#### EXERCISE:
Each line that includes "href" must be copied from the records.

(Items listed in a dataset)

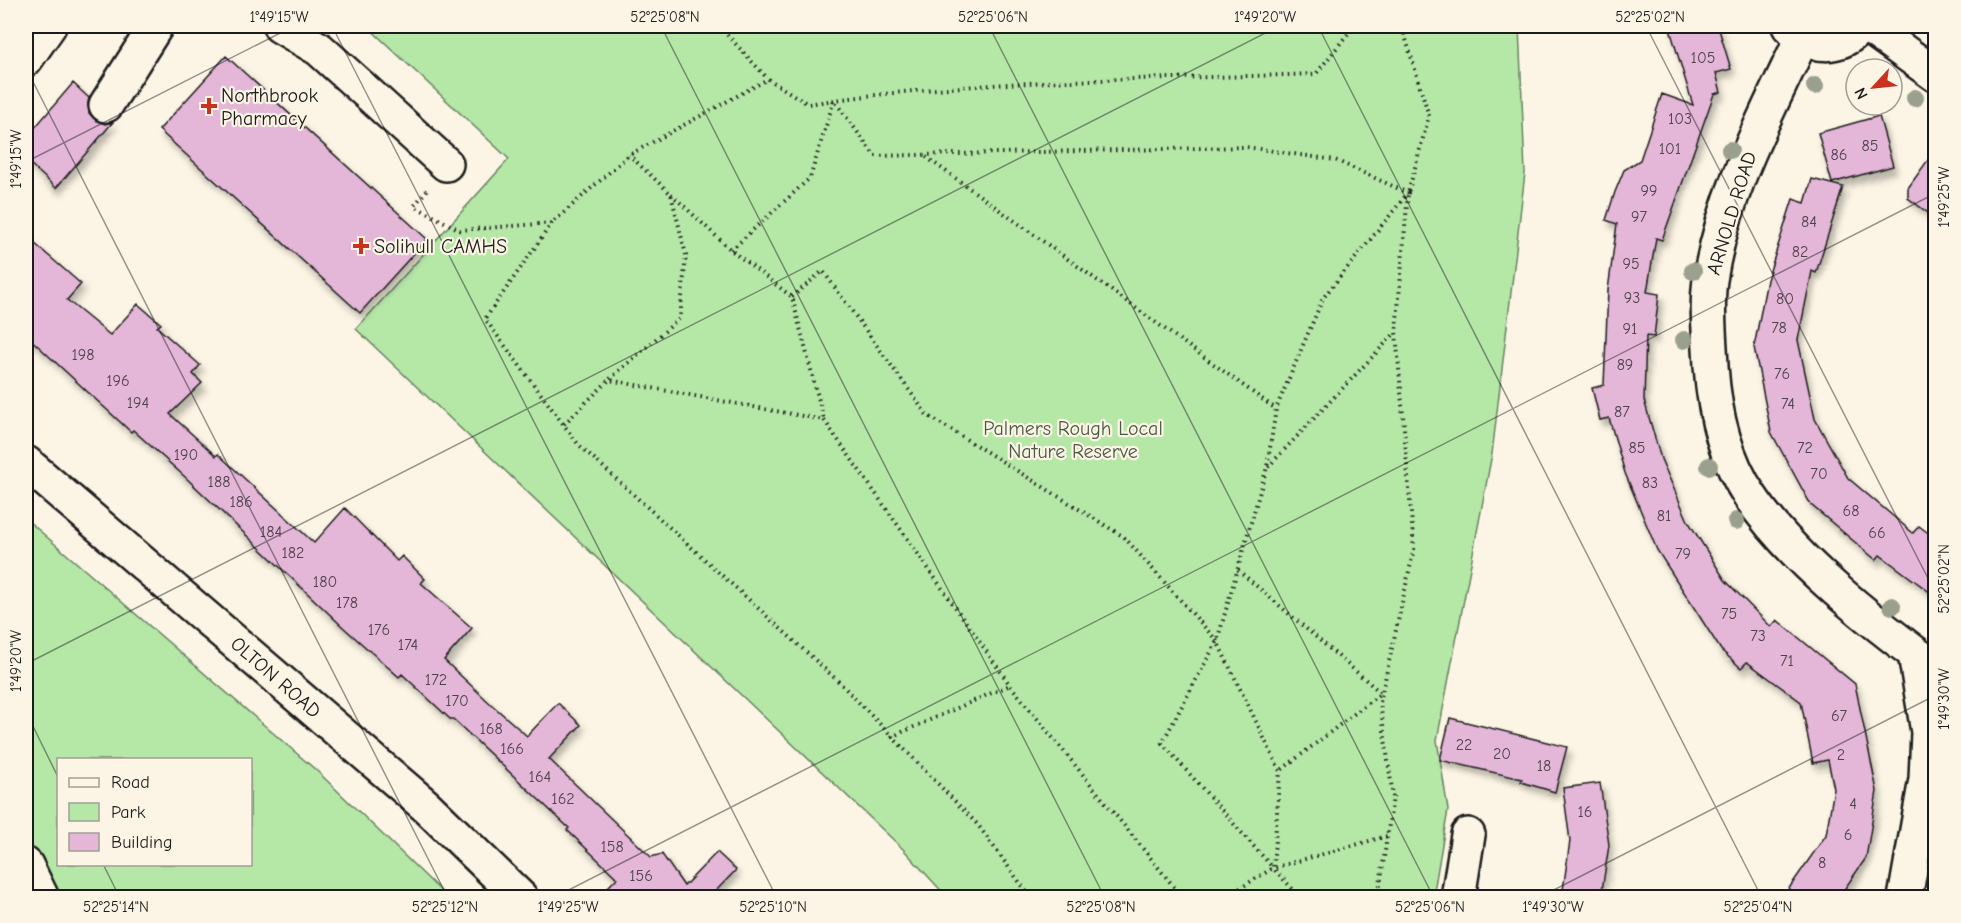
<svg xmlns="http://www.w3.org/2000/svg" width="1961" height="923" viewBox="0 0 1961 923" font-family="'Comic Neue',sans-serif">
  <style>
    .green { fill: #b5e7a7; stroke: #688262; stroke-width: 1.5; fill-rule: evenodd }
    .building { fill: #e4b6d8; stroke: #1c1c1c; stroke-width: 1.5; filter: url(#shadow) }
    .lines { fill: none; stroke-linecap: round; stroke-linejoin: round }
    .minor-casing { stroke: #1c1c1c; stroke-width: 38 }
    .path { stroke: #1c1c1c; stroke-width: 4; stroke-dasharray: 1.5 4.5; stroke-linecap: butt }
    .minor { stroke: #fcf5e5; stroke-width: 33 }
    .tree { fill: #9a9f8e }
    .ticks { fill: none; stroke: #1c1c1c; stroke-width: 1.5; stroke-opacity: 0.45 }
    .poi-dot { fill: #c8321e; stroke: #fcf5e5; stroke-width: 2 }
    .labels { text-anchor: middle; stroke-width: 4.5; stroke-linejoin: round; paint-order: stroke }
    .number-label { font-size: 16px; fill: #4e424b }
    .poi-label { font-size: 20px; fill: #1c1c1c; stroke: #fcf5e5; text-anchor: start }
    .street-label { font-size: 20px; fill: #1c1c1c; stroke: #fcf5e5 }
    .park-label { font-size: 20px; fill: #4a5946; stroke: #fcf5e5 }
    .neatline { fill: none; stroke: #1c1c1c; stroke-width: 2 }
    .ticks-label { font-size: 15px; text-anchor: middle; fill: #1c1c1c }
  </style>
  <defs>
    <filter id="shadow"><feDropShadow dx="3.5" dy="6" stdDeviation="3" flood-color="#0004"/></filter>
  </defs>
  <rect width="100%" height="100%" fill="#fcf5e5"/>
  <filter id="ink" filterUnits="userSpaceOnUse"><feTurbulence type="fractalNoise" baseFrequency=".0167" numOctaves="2"/><feDisplacementMap in="SourceGraphic" scale="12" xChannelSelector="R" yChannelSelector="G"/><feConvolveMatrix kernelMatrix="1 2 1 2 8 2 1 2 1" color-interpolation-filters="sRGB"/></filter>
  <g filter="url(#ink)">
    <path class="green" d="M367 26H1519L1525 173 1492 454 1437 740 1448 810 1433 897H947L903 849 356 329 509 159Z
      M26 519 317 771 447 897H26ZM58 760H250V864H58Z"/>
    <path class="building" d="M1669 26H1718L1731 69 1716 73 1721 92 1714 94 1662 240 1656 238 1647 292 1659 294 1654 337 1646 336 1644 400 1661 459 1688 521 1725 580 1771 627 1777 620 1855 684 1877 791 1866 858 1839 897H1783L1826 835 1834 789 1828 760 1813 763 1801 702 1747 662 1741 668 1721 650 1657 550 1625 473 1609 418 1600 420 1592 388 1604 385 1608 290 1617 224 1606 220 1615 192 1624 170 1640 160 1662 94 1693 105Z
      M226 56 427 239 360 313 159 130Z
      M73 83 89 98V113L96 120 105 124 113 122 56 188 26 160V138Z
      M1879 116 1893 166 1832 183 1818 133Z
      M1935 150V218L1908 198V188Z
      M1812 179 1843 187 1816 273 1812 271 1798 340 1815 419 1848 478 1913 533 1919 526 1935 538V596L1880 555 1876 560 1811 505 1771 432 1754 347 1767 280 1793 199 1805 203Z
      M26 236 81 284 67 300 110 335 138 304 161 324 157 327 200 365 193 374 202 383 170 414 216 456 218 454 314 543 345 508 397 561 402 556 425 579 421 583 472 628 444 660 492 705 527 736 558 703 581 725 549 759 651 857 662 854 684 886 717 852 736 870 710 897H598L617 878 567 830 569 828 453 719H450L402 674 399 677 344 628 184 476 133 430 131 432 26 335Z
      M1450 718 1567 747 1555 792 1521 782 1522 779 1440 760Z
      M1600 783 1609 845 1601 897H1562L1570 841 1563 788Z"/>
    <g class="lines">
      <defs>
        <path id="minor" d="M280 26 319 49 446 164
          M1789 26C1811 49 1840 50 1861 26
          M1868 26 1936 75
          M1802 38C1766 116 1723 194 1710 280 1706 308 1710 339 1711 366 1714 410 1725 459 1750 496 1792 560 1874 623 1936 669
          M26 59 49 26
          M106 105 156 26
          M26 463 426 806 521 898
          M1915 654 1928 732 1926 779
          M26 865 42 898
          M1458 898 1468 835
          M1905 898 1926 779 1936 773"/>
      </defs>
      <use href="#minor" class="minor-casing"/>
      <path class="path" d="M719 26 768 79
        M926 157 1276 409
        M427 190 414 206 460 230 552 223 629 155 768 79 808 104C975 78 1147 80 1316 74L1354 26
        M671 194 731 250 792 297 824 420
        M552 223 485 319 578 444 838 681 978 825 1031 898
        M731 250 810 178 834 100 875 156 1246 147 1335 160 1408 193 1323 298 1276 409 1267 467 1217 641 1162 743 1273 868
        M792 297 823 271 927 415 1124 537 1217 641 1280 771 1273 868 1301 898
        M610 379 680 318 686 255 671 194 629 155
        M564 424 609 380 824 420 1010 685 1183 898
        M1268 467 1395 333
        M1238 570 1381 693 1280 771
        M891 737 1010 685
        M1224 898 1273 868 1387 836
        M1378 898 1393 797 1380 702 1414 549 1396 332 1408 193 1429 116 1402 26"/>
      <use href="#minor" class="minor"/>
    </g>
    <g class="tree">
      <circle cx="1815" cy="86" r="9"/>
      <circle cx="1915" cy="98" r="9"/>
      <circle cx="1730" cy="150" r="9"/>
      <circle cx="1693" cy="271" r="9"/>
      <circle cx="1684" cy="340" r="9"/>
      <circle cx="1709" cy="466" r="9"/>
      <circle cx="1736" cy="521" r="9"/>
      <circle cx="1892" cy="606" r="9"/>
    </g>
  </g>
  <path class="ticks" d="M332 26 777 898M661 26 1105 898M989 26 1434 898M1318 26 1762 898M1646 26 1936 594M26 68 448 898M26 162 294 26M26 664 1279 26M26 712 58 777M103 864 120 898M553 898 1936 193M1538 898 1936 695"/>
  <g class="poi-dot">
    <path d="M206 97h6v6h6v6h-6v6h-6v-6h-6v-6h6z"/>
    <path d="M358 237h6v6h6v6h-6v6h-6v-6h-6v-6h6z"/>
  </g>
  <g class="labels">
    <g class="number-label">
      <text x="1703" y="63">105</text>
      <text x="1680" y="124">103</text>
      <text x="1870" y="151">85</text>
      <text x="1670" y="154">101</text>
      <text x="1839" y="160">86</text>
      <text x="1649" y="196">99</text>
      <text x="1639" y="222">97</text>
      <text x="1809" y="227">84</text>
      <text x="1800" y="257">82</text>
      <text x="1631" y="269">95</text>
      <text x="1632" y="303">93</text>
      <text x="1785" y="304">80</text>
      <text x="1779" y="333">78</text>
      <text x="1630" y="334">91</text>
      <text x="83" y="360">198</text>
      <text x="1625" y="370">89</text>
      <text x="1782" y="379">76</text>
      <text x="118" y="386">196</text>
      <text x="138" y="408">194</text>
      <text x="1788" y="409">74</text>
      <text x="1622" y="417">87</text>
      <text x="1637" y="453">85</text>
      <text x="1805" y="453">72</text>
      <text x="186" y="460">190</text>
      <text x="1819" y="479">70</text>
      <text x="219" y="487">188</text>
      <text x="1650" y="488">83</text>
      <text x="241" y="507">186</text>
      <text x="1851" y="516">68</text>
      <text x="1664" y="521">81</text>
      <text x="271" y="537">184</text>
      <text x="1877" y="538">66</text>
      <text x="293" y="558">182</text>
      <text x="1683" y="559">79</text>
      <text x="325" y="587">180</text>
      <text x="347" y="608">178</text>
      <text x="1729" y="619">75</text>
      <text x="379" y="635">176</text>
      <text x="1758" y="641">73</text>
      <text x="408" y="650">174</text>
      <text x="1787" y="666">71</text>
      <text x="436" y="685">172</text>
      <text x="457" y="706">170</text>
      <text x="1839" y="721">67</text>
      <text x="491" y="734">168</text>
      <text x="1464" y="750">22</text>
      <text x="512" y="754">166</text>
      <text x="1502" y="759">20</text>
      <text x="1841" y="760">2</text>
      <text x="1544" y="771">18</text>
      <text x="540" y="782">164</text>
      <text x="563" y="804">162</text>
      <text x="1853" y="809">4</text>
      <text x="1585" y="817">16</text>
      <text x="1848" y="840">6</text>
      <text x="612" y="852">158</text>
      <text x="1822" y="868">8</text>
      <text x="641" y="881">156</text>
    </g>
    <g class="poi-label">
      <text x="221" y="102">Northbrook<tspan x="221" dy="23">Pharmacy</tspan></text>
      <text x="374" y="253">Solihull CAMHS</text>
    </g>
    <g class="street-label">
      <text transform="translate(1731 213) rotate(-73)" y="7">ARNOLD ROAD</text>
      <text transform="translate(276 677) rotate(41)" y="7">OLTON ROAD</text>
    </g>
    <g class="park-label">
      <text x="1073" y="435">Palmers Rough Local<tspan x="1073" dy="23">Nature Reserve</tspan></text>
    </g>
  </g>
  <rect width="1961" height="923" fill="none" stroke="#fcf5e5" stroke-width="66"/>
  <rect x="57" y="758" width="195" height="108" fill="#fcf5e5" stroke="#a29e95" stroke-width="1.5"/>
  <rect x="69" y="778" width="30" height="9" fill="#fcf5e5" stroke="#a29e95" stroke-width="1.5"/>
  <text x="111" y="788" font-size="18" fill="#1c1c1c">Road</text>
  <rect x="69" y="803" width="30" height="18" fill="#b5e7a7" stroke="#a29e95" stroke-width="1.5"/>
  <text x="111" y="818" font-size="18" fill="#1c1c1c">Park</text>
  <rect x="69" y="833" width="30" height="18" fill="#e4b6d8" stroke="#a29e95" stroke-width="1.5"/>
  <text x="111" y="848" font-size="18" fill="#1c1c1c">Building</text>
  <g transform="translate(1874 87) rotate(243)"><circle r="28" fill="#fcf5e5" stroke="#a29e95" stroke-width="1.5"/>
  <path d="M0-4.5L10 22L0 15L-10 22Z" fill="#c8321e"/>
  <text y="-9" font-size="16" font-weight="bold" text-anchor="middle" fill="#1c1c1c">N</text>
  </g>
  <rect x="33" y="33" width="1895" height="857" class="neatline"/>
  <g class="ticks-label">
    <text x="279" y="22">1°49'15"W</text>
    <text x="665" y="22">52°25'08"N</text>
    <text x="993" y="22">52°25'06"N</text>
    <text x="1265" y="22">1°49'20"W</text>
    <text x="1650" y="22">52°25'02"N</text>
    <text transform="translate(16 159) rotate(-90)" y="5">1°49'15"W</text>
    <text transform="translate(1944 197) rotate(-90)" y="5">1°49'25"W</text>
    <text transform="translate(1944 579) rotate(-90)" y="5">52°25'02"N</text>
    <text transform="translate(16 661) rotate(-90)" y="5">1°49'20"W</text>
    <text transform="translate(1944 699) rotate(-90)" y="5">1°49'30"W</text>
    <text x="116" y="912">52°25'14"N</text>
    <text x="445" y="912">52°25'12"N</text>
    <text x="568" y="912">1°49'25"W</text>
    <text x="773" y="912">52°25'10"N</text>
    <text x="1101" y="912">52°25'08"N</text>
    <text x="1430" y="912">52°25'06"N</text>
    <text x="1553" y="912">1°49'30"W</text>
    <text x="1758" y="912">52°25'04"N</text>
  </g>
</svg>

#### FINAL ANSWER:
      <use href="#minor" class="minor-casing"/>
      <use href="#minor" class="minor"/>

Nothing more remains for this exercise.